International

In Kenya’s sugar country, volunteers keep election relations sweet

By Baz Ratner

KIBIGORI, Kenya (Reuters) – The khaki-coloured street slicing by Kibigori city in Kenya’s sugar-growing nation is greater than a county boundary, it’s also a faultline dividing communities fielding rival presidential candidates within the Aug. 9 election.

The city’s break up loyalties and historical past of unrest make it a possible flashpoint the place armed police are conducting each day patrols. However it’s also a check case for home-grown neighborhood peace-building in a rustic cautious of the violence that adopted the disputed 2007 and 2017 elections.

In 2017, tit-for-tat violence erupted within the city between two of the nation’s largest ethnic teams – the Luo and the Kalenjin.
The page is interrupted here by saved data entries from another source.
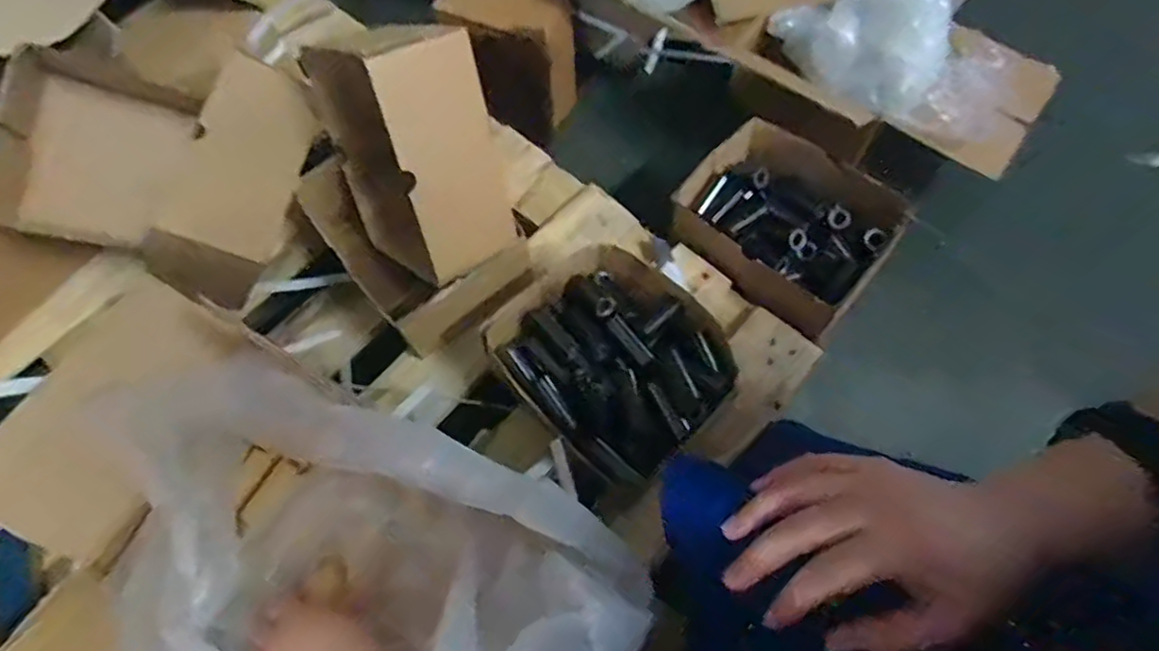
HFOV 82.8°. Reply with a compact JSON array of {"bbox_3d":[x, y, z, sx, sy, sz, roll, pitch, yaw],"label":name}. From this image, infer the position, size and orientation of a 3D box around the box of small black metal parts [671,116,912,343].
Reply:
[{"bbox_3d":[0.224,-0.110,0.729,0.226,0.083,0.179,40,74,17],"label":"box of small black metal parts"}]

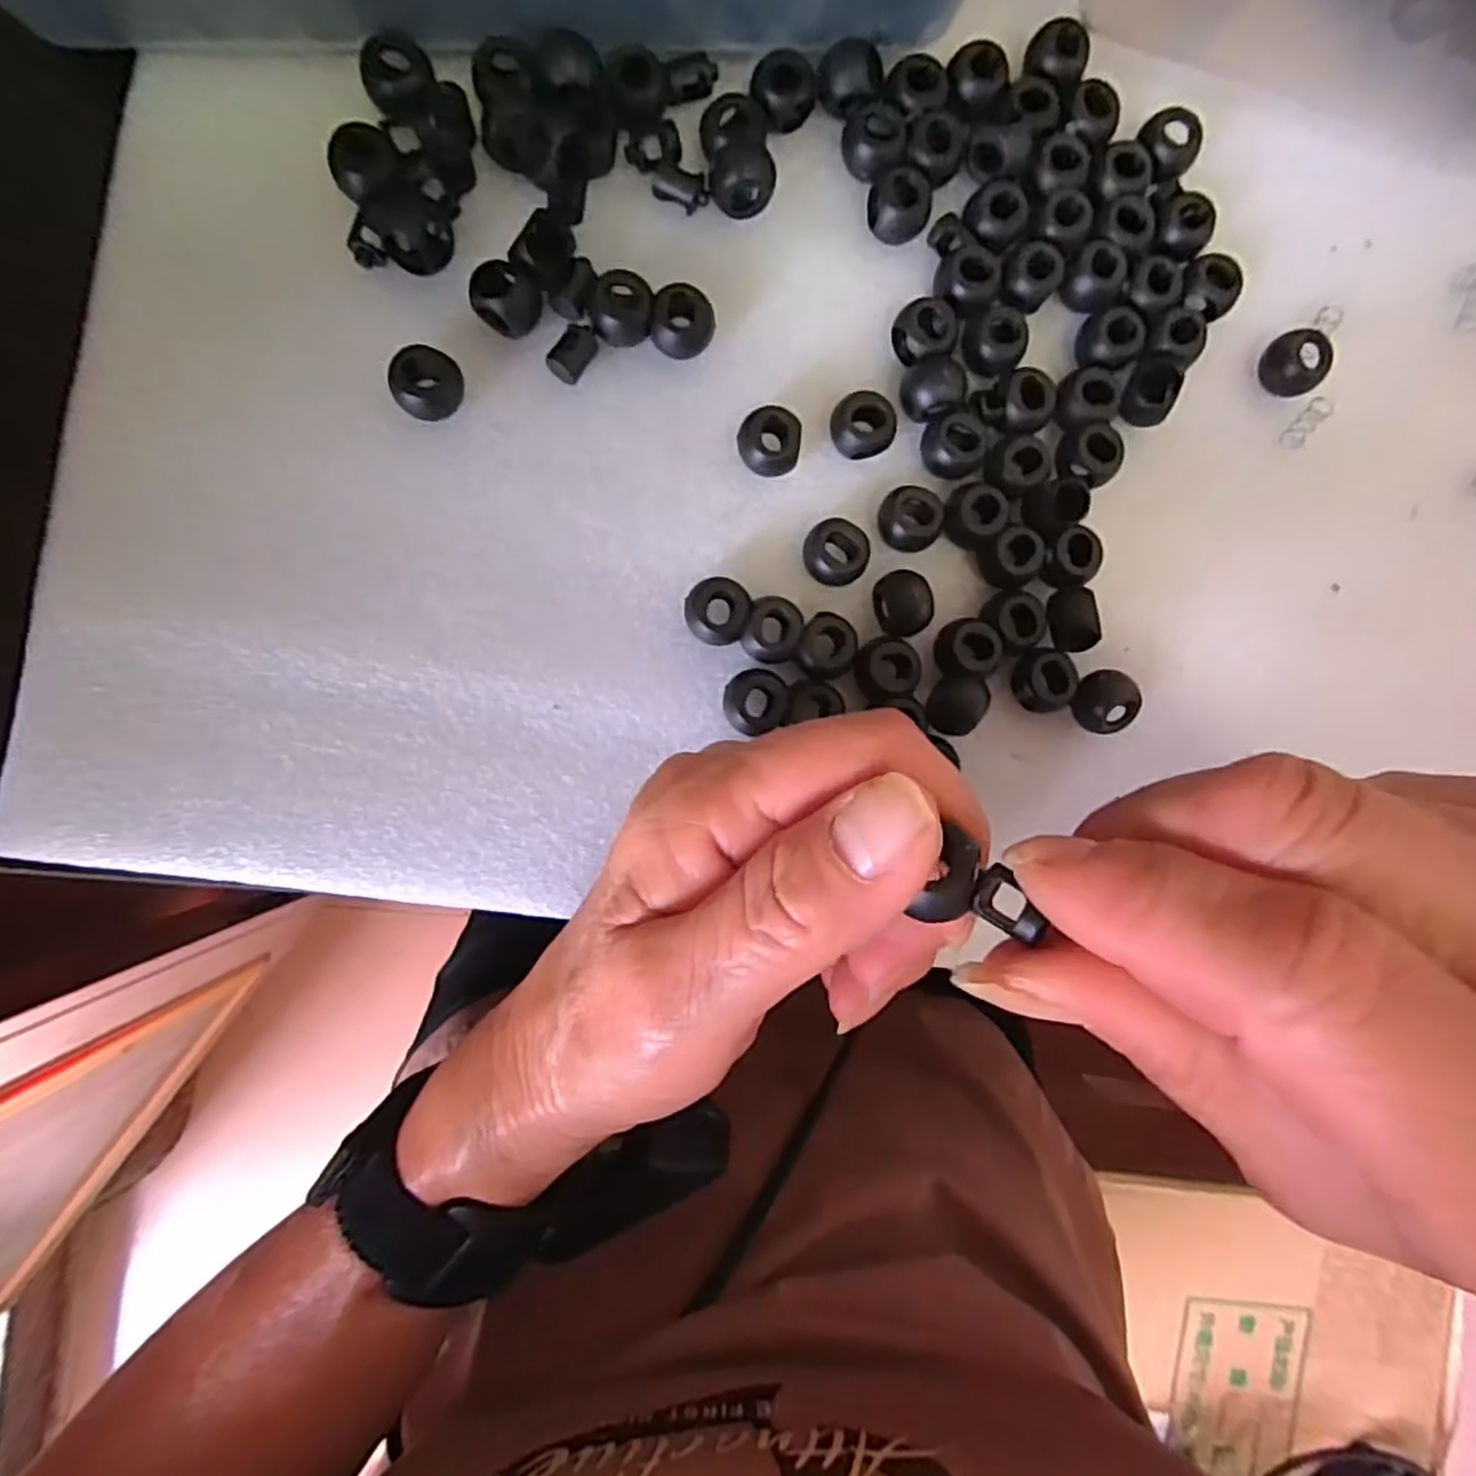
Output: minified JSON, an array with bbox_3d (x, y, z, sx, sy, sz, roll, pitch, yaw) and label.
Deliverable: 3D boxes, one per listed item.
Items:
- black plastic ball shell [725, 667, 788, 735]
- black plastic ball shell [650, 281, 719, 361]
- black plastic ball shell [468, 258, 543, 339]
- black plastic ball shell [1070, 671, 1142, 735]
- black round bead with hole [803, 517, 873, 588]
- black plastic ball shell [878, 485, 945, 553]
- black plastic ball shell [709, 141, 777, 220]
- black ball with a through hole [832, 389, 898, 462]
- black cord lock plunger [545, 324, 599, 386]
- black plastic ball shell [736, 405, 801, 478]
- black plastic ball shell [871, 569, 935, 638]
[{"bbox_3d":[0.005,-0.011,0.220,0.017,0.016,0.017,0,91,-6],"label":"black plastic ball shell"},{"bbox_3d":[-0.016,-0.120,0.224,0.018,0.014,0.017,0,91,-6],"label":"black plastic ball shell"},{"bbox_3d":[-0.065,-0.124,0.217,0.017,0.015,0.016,0,91,-6],"label":"black plastic ball shell"},{"bbox_3d":[0.110,-0.011,0.232,0.018,0.016,0.018,0,91,-6],"label":"black plastic ball shell"},{"bbox_3d":[0.028,-0.053,0.224,0.018,0.014,0.018,0,91,-6],"label":"black round bead with hole"},{"bbox_3d":[0.050,-0.064,0.227,0.017,0.013,0.018,0,91,-6],"label":"black plastic ball shell"},{"bbox_3d":[0.001,-0.164,0.227,0.019,0.015,0.017,-3,91,-6],"label":"black plastic ball shell"},{"bbox_3d":[0.036,-0.090,0.226,0.018,0.017,0.017,0,91,-6],"label":"black ball with a through hole"},{"bbox_3d":[-0.048,-0.111,0.222,0.010,0.010,0.015,38,87,-5],"label":"black cord lock plunger"},{"bbox_3d":[0.009,-0.085,0.225,0.017,0.016,0.017,0,91,-6],"label":"black plastic ball shell"},{"bbox_3d":[0.047,-0.039,0.227,0.016,0.016,0.018,-14,92,-5],"label":"black plastic ball shell"}]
Homes have been torched, cattle stolen and 6 individuals killed.

This time, non secular leaders and volunteer peace ambassadors from each side try to cease issues earlier than they begin. The peace ambassadors are a part of a nationwide initiative – the Peace Ambassadors Integration Organisation.
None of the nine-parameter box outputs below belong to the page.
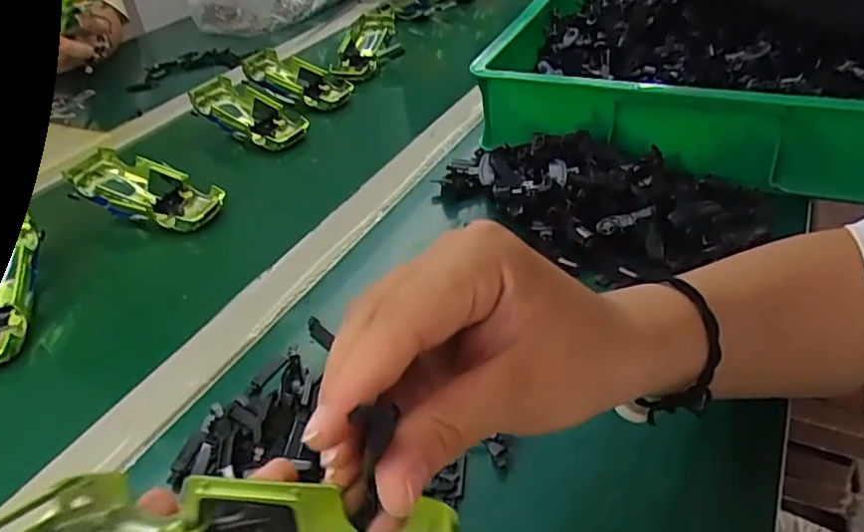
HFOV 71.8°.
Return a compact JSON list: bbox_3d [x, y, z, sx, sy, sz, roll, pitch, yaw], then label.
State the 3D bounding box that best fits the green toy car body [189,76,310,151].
[{"bbox_3d":[-0.192,-0.163,0.639,0.135,0.027,0.067,32,51,19],"label":"green toy car body"}]

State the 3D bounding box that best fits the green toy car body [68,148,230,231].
[{"bbox_3d":[-0.254,-0.065,0.522,0.141,0.031,0.060,20,44,10],"label":"green toy car body"}]

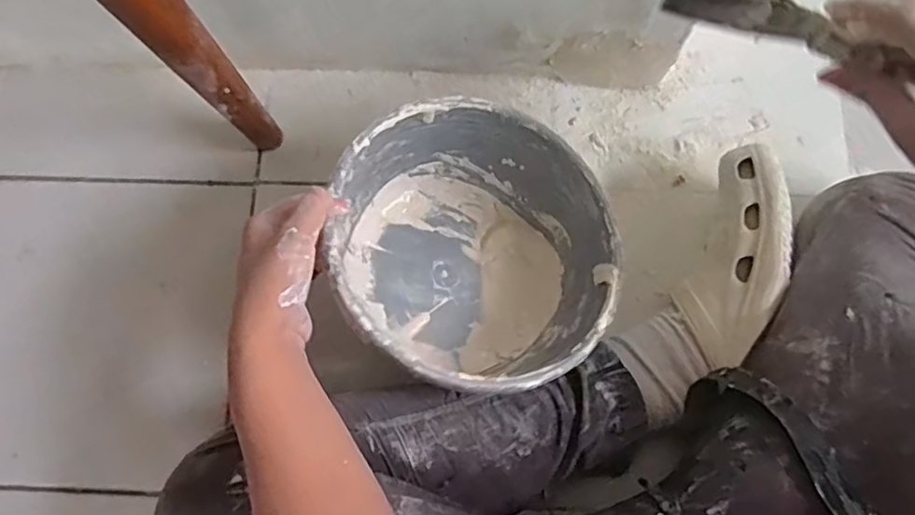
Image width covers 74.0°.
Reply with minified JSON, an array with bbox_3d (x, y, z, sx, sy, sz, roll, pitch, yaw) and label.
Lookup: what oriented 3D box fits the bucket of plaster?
[{"bbox_3d":[0.003,0.006,0.519,0.241,0.160,0.241,8,58,-14],"label":"bucket of plaster"}]

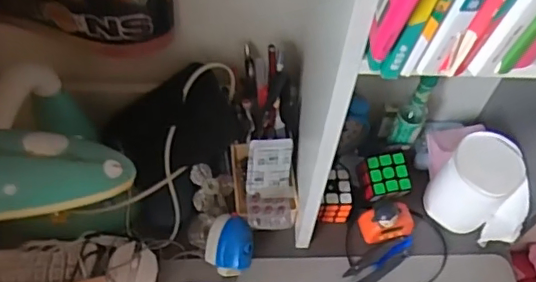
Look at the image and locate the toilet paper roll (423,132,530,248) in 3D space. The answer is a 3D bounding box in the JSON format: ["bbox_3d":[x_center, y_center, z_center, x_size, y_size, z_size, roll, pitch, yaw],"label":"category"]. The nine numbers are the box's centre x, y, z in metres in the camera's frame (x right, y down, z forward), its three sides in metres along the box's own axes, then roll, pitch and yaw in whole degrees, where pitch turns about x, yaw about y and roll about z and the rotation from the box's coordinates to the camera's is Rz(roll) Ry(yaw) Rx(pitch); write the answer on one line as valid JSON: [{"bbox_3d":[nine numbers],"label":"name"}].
[{"bbox_3d":[0.289,0.070,0.741,0.086,0.123,0.121,-36,67,-23],"label":"toilet paper roll"}]

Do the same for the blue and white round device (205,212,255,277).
[{"bbox_3d":[-0.050,0.137,0.727,0.063,0.055,0.071,2,58,-3],"label":"blue and white round device"}]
On the southern aspect of the city, residents from the Luo neighborhood largely again their ethnic kinsman and veteran opposition presidential hopeful Raila Odinga. Their neighbours to the north overwhelmingly assist Deputy President William Ruto, a fellow ethnic Kalenjin.

No politician is value a life, the peace ambassadors say.

“Each 5 years politicians come and make extra guarantees… however once you elect them they disappear,” mentioned Willis Oundo, who has volunteered as a peace ambassador with the Luo neighborhood for 14 years.

Native politicians from each side promise to maneuver the county boundary north or south, he mentioned, giving their supporters a bigger share of fertile lands wealthy with sugar cane and grazing grounds.

Oundo tells voters to disregard politics and give attention to shared curiosity: the sugar plantations and factories the place residents work aspect by aspect.

“Once we struggle, the economic system collapses,” he mentioned.

Prisca Rono, certainly one of Oundo’s counterparts from the Kalenjin neighborhood, says the identical.

“If we do not have peace, business will shut. No peace, no work,” she mentioned.

Some residents are nonetheless frightened. Shopkeepers from each side plan to shut their enterprise two days earlier than the vote.

On the Grace Gospel Ministry, a corrugated iron church on the southern aspect of city, pastor Moses Agolla mentioned Kalenjin parishioners stopped coming as political tensions rose three months in the past. Agolla was injured in 2017 when a mob attacked him and torched his home.

A number of weeks in the past, in a close-by city, leaflets have been distributed ordering individuals to vote for Ruto or depart city. On Tuesday, police arrested eight individuals in a unique space for distributing incendiary leaflets within the Rift Valley.

VOTE FOR PEACE

To assist enhance ties, Agolla has despatched parishioners door-to-door to evangelise peace, and held conferences with likeminded pastors from throughout the road.

“My message is to vote for peace,” Agolla mentioned.

Rono and Oundo agree there’s far much less hate-speech or threats to grab land than earlier than the 2017 election. Cattle-rustling, typically a spark for revenge, has diminished.

Nationally, pre-election violence reminiscent of hate leaflets, civil unrest, intimidation, assaults on candidates, has fallen by greater than two-thirds between January and finish of July in contrast with the identical interval within the run-up to the 2017 polls, mentioned Declan Galvin of danger advisory firm WS Perception.

The peace ambassadors additionally liaise between residents and safety forces, who’re often accused by rights teams of utilizing extreme pressure to quell protests.

“This election is a bit unstable,” Oundo mentioned. “You by no means know what’s going to occur … we’ll carry on speaking.”